* **Brief 1**
Convert the part of the listing that opens with the line containing "country: PL" and closes with the line containing "longitude: 20.9422" into a numbered list, keeping both of those lines and omitting any blank lines.

It’s important to think of your home as a total system. Today’s modern log and timber homes can be built to be super energy efficient. That’s why one has to approach heating and cooling strategy on a whole-home basis. Rather than just cobble together a furnace, water heater and air conditioner after the home is built, one has to plan a comprehensive strategy of how the home will operate if you value your comfort and energy costs.

Start With Where Will You Be Building?
A log and timber home in the Southwest desert will need a far different heating and cooling strategy than one set along the coast of Maine. Is your area prone to power outages, wind or snow storms? Your local climate will influence the design of your heating, ventilating and air-conditioning (HVAC) system.

Site Orientation
Simply orientating your home properly on the building site can reduce your energy bill by up to 30 percent, say the experts at the Log and Timber Homes Council, part of the National Association of Home Builders. Although it is best to face windows directly south, it can be oriented up to 30 degrees away from due south and lose only five percent of the energy savings.

[Extracted data entries]

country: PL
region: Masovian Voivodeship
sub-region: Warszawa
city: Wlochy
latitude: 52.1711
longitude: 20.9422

--

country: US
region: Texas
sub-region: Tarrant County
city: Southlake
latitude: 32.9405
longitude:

==

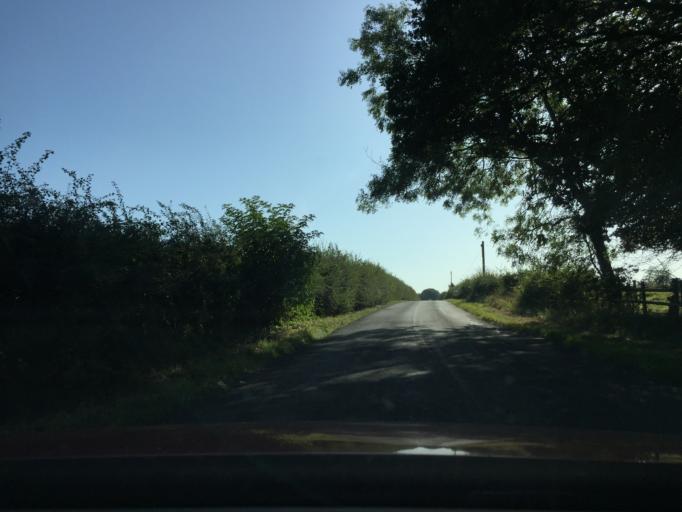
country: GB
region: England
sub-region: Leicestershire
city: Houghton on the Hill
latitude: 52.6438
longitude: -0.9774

* **Brief 2**
Revise the part of the log and timber home article that opens with the words containing "It’s important to" and closes with "air-conditioning (HVAC) system." by substituting "Oregon" for "Maine", and write out that revised part.

* **Result 1**
1. country: PL
2. region: Masovian Voivodeship
3. sub-region: Warszawa
4. city: Wlochy
5. latitude: 52.1711
6. longitude: 20.9422

* **Result 2**
It’s important to think of your home as a total system. Today’s modern log and timber homes can be built to be super energy efficient. That’s why one has to approach heating and cooling strategy on a whole-home basis. Rather than just cobble together a furnace, water heater and air conditioner after the home is built, one has to plan a comprehensive strategy of how the home will operate if you value your comfort and energy costs.

Start With Where Will You Be Building?
A log and timber home in the Southwest desert will need a far different heating and cooling strategy than one set along the coast of Oregon. Is your area prone to power outages, wind or snow storms? Your local climate will influence the design of your heating, ventilating and air-conditioning (HVAC) system.